Paradigmenwechsel
Als Paradigmenwechsel wird ein (oft radikaler) Wechsel eines Paradigmas bezeichnet.
Der Paradigmenwechsel nach Kuhn
Ein epistemologischer Paradigmenwechsel wird, nach dem Erkenntnistheoretiker Thomas S. Kuhn, eine wissenschaftliche Revolution genannt.
Diese wissenschaftliche Revolution tritt, entsprechend Thomas S. Kuhn, dann auf, wenn in einer Wissenschaft Abweichungen auftreten, welche nicht mehr durch das allgemeinhin geltende Paradigma erklärt werden können, innerhalb dessen der bisherige wissenschaftliche Fortschritt stattfand. Sobald neue Entdeckungen gemacht werden, welche nicht mit dem vorherrschenden Paradigma erklärt werden können, und die Ergebnisse der Entdeckungen von anderen unabhängigen Wissenschaftlern bestätigt werden, dann ist man in der Wissenschaft gezwungen, ein neues Paradigma, mit den Ergebnissen konform gehend, zu erklären und anzunehmen. Genau dies ist der Hauptunterschied zwischen Religion und Wissenschaft (und im allgemeinen von Wissenschaft und anderen Glaubenssystemen). Befürworter und Anwender der wissenschaftlichen Methode sind im allgemeinen eher bereit, ihren Glauben zu ändern, wenn neue Tatsachen und zwingende Logik präsentiert werden.
Klassische Beispiele für Paradigmenwechsel:
- Die Ablösung des geozentrischen (Ptolemäus) durch das heliozentrische Weltbild (Nikolaus Kopernikus).
- Die Entdeckungen Galileo Galileis, der damit die aristotelische Physik ablöste.
- Die Entdeckungen von Johannes Kepler.
- Die Entdeckung der modernen Physik von Isaac Newton.
- Albert Einsteins spezielle Relativitätstheorie und allgemeine Relativitätstheorie, welche die ursprünglichen Ideen von Äther, absoluter Bewegung, Zeit und Raum umwarfen.
Eine verbreitete Fehlinterpretation des Kuhnschen Paradigmas ist der Glaube, dass die Entdeckung von Paradigmenwechsel und die dynamische Natur der Wissenschaft ein Argument für den Relativismus sind; also dass gesagt werden kann, Magie, religiöse Konzepte oder Pseudowissenschaft seien gleichwertig der wahren Wissenschaft.

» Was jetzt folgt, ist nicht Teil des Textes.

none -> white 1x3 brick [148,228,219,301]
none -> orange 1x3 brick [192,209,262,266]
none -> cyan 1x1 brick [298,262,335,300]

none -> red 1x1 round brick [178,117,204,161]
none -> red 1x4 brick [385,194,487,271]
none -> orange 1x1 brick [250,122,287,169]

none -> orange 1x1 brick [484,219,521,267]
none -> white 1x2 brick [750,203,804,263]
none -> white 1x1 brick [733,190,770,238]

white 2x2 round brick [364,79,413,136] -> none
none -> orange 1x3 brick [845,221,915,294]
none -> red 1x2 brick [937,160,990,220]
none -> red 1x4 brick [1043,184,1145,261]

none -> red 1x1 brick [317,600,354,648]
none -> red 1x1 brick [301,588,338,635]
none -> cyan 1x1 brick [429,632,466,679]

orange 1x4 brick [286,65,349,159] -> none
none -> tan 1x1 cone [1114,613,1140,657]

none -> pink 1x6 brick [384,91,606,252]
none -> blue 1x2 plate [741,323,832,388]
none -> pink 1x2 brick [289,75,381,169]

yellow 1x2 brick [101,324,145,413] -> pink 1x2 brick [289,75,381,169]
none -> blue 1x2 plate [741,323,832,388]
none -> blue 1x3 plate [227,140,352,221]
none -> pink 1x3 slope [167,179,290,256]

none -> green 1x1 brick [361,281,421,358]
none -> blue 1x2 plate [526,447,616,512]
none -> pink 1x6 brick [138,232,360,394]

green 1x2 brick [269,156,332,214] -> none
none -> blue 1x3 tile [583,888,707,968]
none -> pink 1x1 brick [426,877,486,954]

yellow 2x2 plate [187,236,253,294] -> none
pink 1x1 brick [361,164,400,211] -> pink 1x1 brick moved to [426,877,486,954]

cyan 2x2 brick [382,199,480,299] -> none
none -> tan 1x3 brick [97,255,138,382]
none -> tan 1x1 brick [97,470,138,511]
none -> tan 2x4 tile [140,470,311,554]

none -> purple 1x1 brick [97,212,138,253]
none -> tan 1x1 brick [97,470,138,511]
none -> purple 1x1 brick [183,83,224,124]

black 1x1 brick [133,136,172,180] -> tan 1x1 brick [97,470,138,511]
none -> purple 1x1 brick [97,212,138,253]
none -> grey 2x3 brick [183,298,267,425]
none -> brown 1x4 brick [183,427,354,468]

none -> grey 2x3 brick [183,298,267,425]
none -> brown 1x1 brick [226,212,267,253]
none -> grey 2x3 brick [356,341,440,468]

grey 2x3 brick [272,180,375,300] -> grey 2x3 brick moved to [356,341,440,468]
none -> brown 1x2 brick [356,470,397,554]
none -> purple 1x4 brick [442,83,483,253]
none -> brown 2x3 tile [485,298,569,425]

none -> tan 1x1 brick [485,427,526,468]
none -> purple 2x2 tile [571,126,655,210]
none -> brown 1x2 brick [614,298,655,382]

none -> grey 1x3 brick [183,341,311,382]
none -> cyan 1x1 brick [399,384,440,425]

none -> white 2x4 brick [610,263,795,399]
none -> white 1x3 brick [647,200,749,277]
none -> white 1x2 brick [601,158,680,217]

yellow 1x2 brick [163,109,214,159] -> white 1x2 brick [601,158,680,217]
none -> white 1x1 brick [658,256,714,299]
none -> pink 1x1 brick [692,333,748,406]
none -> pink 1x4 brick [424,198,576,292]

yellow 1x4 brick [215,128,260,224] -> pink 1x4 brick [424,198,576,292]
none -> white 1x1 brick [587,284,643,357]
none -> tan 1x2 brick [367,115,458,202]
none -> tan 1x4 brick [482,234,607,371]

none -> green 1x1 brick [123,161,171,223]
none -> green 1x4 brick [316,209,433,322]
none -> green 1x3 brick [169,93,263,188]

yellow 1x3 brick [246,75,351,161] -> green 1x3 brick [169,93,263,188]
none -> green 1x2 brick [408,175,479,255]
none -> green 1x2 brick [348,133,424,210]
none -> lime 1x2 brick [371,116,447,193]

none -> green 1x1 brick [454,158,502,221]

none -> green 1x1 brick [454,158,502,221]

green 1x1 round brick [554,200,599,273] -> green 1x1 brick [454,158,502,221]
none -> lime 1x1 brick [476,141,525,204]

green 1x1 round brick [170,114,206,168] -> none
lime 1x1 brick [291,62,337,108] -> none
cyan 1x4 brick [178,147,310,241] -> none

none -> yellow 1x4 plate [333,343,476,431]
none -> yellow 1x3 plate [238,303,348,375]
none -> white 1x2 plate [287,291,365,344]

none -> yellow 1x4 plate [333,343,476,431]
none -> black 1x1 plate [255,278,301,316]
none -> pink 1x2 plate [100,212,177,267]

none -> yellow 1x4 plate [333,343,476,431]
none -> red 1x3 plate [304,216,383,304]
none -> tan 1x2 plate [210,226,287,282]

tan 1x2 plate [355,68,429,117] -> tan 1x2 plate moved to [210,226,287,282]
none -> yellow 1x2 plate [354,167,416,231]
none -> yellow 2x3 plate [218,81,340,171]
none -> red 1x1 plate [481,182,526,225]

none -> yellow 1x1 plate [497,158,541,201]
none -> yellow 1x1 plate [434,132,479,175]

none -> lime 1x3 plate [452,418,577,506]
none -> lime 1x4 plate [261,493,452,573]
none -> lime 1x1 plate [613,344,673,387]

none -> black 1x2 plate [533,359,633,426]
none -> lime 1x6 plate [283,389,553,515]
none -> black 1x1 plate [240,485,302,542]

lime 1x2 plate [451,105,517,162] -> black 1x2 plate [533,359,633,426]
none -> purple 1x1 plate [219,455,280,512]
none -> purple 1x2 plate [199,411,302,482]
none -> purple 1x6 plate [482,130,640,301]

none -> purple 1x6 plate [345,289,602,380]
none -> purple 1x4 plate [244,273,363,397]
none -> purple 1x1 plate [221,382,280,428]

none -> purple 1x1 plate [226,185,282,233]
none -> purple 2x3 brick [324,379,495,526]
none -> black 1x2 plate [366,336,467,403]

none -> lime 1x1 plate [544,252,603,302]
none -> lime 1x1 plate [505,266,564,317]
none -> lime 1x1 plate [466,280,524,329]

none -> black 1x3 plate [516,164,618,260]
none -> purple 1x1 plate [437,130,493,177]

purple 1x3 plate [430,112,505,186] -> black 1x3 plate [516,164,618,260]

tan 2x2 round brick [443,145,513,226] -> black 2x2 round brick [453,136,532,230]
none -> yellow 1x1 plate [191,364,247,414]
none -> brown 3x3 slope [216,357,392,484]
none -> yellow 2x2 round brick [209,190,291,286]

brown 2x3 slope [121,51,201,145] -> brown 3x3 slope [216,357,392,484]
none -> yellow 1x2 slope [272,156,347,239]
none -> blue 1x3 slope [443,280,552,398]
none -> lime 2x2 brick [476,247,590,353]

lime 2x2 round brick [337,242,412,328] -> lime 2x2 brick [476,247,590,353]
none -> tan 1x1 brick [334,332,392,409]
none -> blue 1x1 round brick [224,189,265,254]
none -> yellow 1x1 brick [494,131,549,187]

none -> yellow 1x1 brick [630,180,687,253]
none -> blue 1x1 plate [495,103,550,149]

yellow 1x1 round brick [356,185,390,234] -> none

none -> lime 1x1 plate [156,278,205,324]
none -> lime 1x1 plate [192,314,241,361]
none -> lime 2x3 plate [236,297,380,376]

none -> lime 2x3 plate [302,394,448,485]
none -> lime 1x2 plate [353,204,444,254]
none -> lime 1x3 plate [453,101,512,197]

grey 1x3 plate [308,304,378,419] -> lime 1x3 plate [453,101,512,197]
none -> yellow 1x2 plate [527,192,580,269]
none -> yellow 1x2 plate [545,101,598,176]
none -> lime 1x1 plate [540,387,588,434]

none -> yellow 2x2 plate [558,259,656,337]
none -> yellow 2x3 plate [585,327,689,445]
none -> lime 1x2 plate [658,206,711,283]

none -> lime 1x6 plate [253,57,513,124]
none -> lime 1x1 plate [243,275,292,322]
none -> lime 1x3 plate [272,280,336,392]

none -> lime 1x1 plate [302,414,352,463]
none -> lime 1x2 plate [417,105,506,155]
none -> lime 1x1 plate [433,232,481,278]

Kuhn verweigert sich jedoch vehement dieser Interpretation. Wenn nämlich ein wissenschaftliches Paradigma durch ein neues ersetzt wird, dann muss dieses neue Paradigma das bessere sein und nicht nur wegen des Unterschiedes.
Paradigmenwechsel im weiteren Gebrauch
Das Wort Paradigmenwechsel ist mittlerweile nicht mehr nur im wissenschaftlichen Kontext, wie bei Kuhn, anzutreffen. Gemeinhin wird damit eine wichtige qualitative Änderung eines Denkmusters bezeichnet. Nun ist ein Paradigmenwechsel eine radikale Änderung im persönlichen Glauben, in komplexen Systemen oder in Organisationen. Er ersetzt die ehemalige Art und Weise des Denkens oder des Organisierens durch eine radikal andere.
Beispiele von Paradigmenwechsel in Vorstellung und in Denkmustern:
- Wenn die von Geburt an blinden Menschen plötzlich wieder sehen können.
- Die neuen Techniken und Entdeckungen in der Genetik, die neue Einsichten in der Anthropologie erzwingt und alte Annahmen ablöst.
Beispiele von Paradigmenwechsel in komplexen Systemen und Organisationen:
- Die englische Monarchie als sie die Magna Charta unterzeichnete.
- Die explosionsartige Zunahme von Lebewesen während der vorkambrischen Zeit.
- Gemeinschaften, welche umwälzende Entdeckungen und Erfindungen gemacht haben, wie Feuer, Rad, Schwarzpulver usw.
- Die Kriegsführung mit der Entwicklung des preußischen militärischen Modells.